= Beginning of Section =
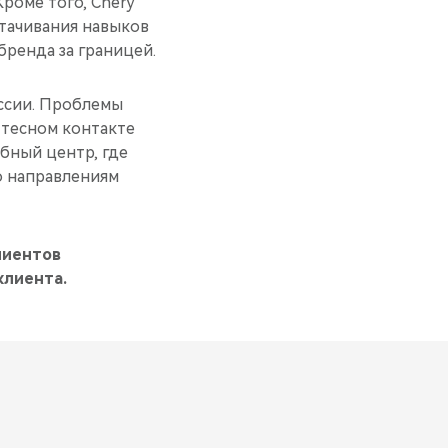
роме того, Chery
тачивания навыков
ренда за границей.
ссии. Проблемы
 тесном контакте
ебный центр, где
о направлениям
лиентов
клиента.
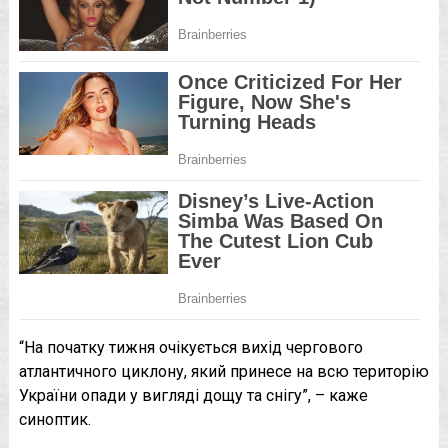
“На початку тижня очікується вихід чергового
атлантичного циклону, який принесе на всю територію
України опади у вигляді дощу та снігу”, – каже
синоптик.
= End of Section =
= Beginning of Section =
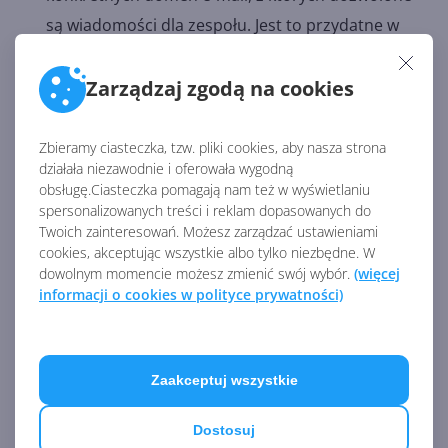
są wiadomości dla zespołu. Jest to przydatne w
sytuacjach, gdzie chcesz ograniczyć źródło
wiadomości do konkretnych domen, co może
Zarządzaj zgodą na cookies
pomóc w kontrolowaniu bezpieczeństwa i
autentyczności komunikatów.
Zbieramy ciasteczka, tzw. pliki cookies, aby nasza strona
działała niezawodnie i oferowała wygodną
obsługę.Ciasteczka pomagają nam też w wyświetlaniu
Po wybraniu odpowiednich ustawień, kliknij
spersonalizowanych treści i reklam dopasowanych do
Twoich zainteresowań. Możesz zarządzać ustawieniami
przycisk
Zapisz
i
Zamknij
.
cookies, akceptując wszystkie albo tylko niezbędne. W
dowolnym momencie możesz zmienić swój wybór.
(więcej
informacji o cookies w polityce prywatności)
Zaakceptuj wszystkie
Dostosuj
= End of Section =
Your assignment: Copy every line in the data above that has the string "wiadomości" in it.

Solution for this task:
są wiadomości dla zespołu. Jest to przydatne w
wiadomości do konkretnych domen, co może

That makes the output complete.